Extracted records:
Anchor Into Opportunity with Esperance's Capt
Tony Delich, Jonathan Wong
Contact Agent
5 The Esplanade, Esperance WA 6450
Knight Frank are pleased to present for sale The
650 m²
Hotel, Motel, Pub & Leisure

§ **WHAT YOU HAVE TO DO**: Tally the lines above that hold "Esperance" and write the result as a lone number.

§ **COMPLETED TASK**: 2